Alimony/Maintenance/Spousal Support in Massachusetts

Alimony is payment made by one party to the other after the divorce, either by court order or by mutual agreement. This type of post-divorce payment is also sometimes referred to as maintenance.  In Massachusetts, alimony is generally not paid in addition to child support.  If the non-custodial parent has sufficient income, the court may grant both alimony and child support.  Alimony for an extended period of time is usually only granted in the case of "long-term" marriages.  In Massachusetts, these are defined as 20 years or more.

Alimony awards are less likely in a short-term marriage, or where both parties have relatively equal incomes and earning capacities.  If alimony is awarded in the context of a short-term or medium-term marriage, it is more likely to be time-limited.  If the payor spouse has a large and long-term child support payment to meet, an award of alimony to the payee spouse while child support is being paid is less likely.  

Chapter 208: Section 34 of the Massachusetts States is the authority for awarding alimony in a Massachusetts divorce case. This section of the Code is reproduced  below:

Section 34. Upon divorce or upon a complaint in an action brought at any time after a divorce, whether such a divorce has been adjudged in this commonwealth or another jurisdiction, the court of the commonwealth, provided there is personal jurisdiction over both parties, may make a judgment for either of the parties to pay alimony to the other.

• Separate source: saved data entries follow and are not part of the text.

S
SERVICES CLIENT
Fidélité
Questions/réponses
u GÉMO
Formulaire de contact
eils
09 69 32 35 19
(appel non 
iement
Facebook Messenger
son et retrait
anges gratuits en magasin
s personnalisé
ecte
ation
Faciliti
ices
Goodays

In addition to or in lieu of a judgment to pay alimony, the court may assign to either husband or wife all or any part of the estate of the other, including but not limited to, all vested and nonvested benefits, rights and funds accrued during the marriage and which shall include, but not be limited to, retirement benefits, military retirement benefits if qualified under and to the extent provided by federal law, pension, profit-sharing, annuity, deferred compensation and insurance. In determining the amount of alimony, if any, to be paid, or in fixing the nature and value of the property, if any, to be so assigned, the court, after hearing the witnesses, if any, of each party:


  • shall consider the length of the marriage,
  • the conduct of the parties during the marriage,
  • the age, health, station, occupation, amount and sources of income,
    vocational skills, employability,
  • estate, liabilities and needs of each of the parties
  • and the opportunity of each for future acquisition of capital assets and income.

In fixing the nature and value of the property to be so assigned, the court shall also consider the present and future needs of the dependent children of the marriage.

The court may also consider the contribution of each of the parties in the acquisition, preservation or appreciation in value of their respective estates and the contribution of each of the parties as a homemaker to the family unit.

When the court makes an order for alimony on behalf of a spouse, said court shall determine whether the obligor under such order has health insurance or other health coverage available to him through an employer or organization or has health insurance or other health coverage available to him at reasonable cost that may be extended to cover the spouse for whom support is ordered. When said court has determined that the obligor has such insurance or coverage available to him, said court shall include in the support order a requirement that the obligor do one of the following: exercise the option of additional coverage in favor of the spouse, obtain coverage for the spouse, or reimburse the spouse for the cost of health insurance. In no event shall the order for alimony be reduced as a result of the obligor's cost for health insurance coverage for the spouse.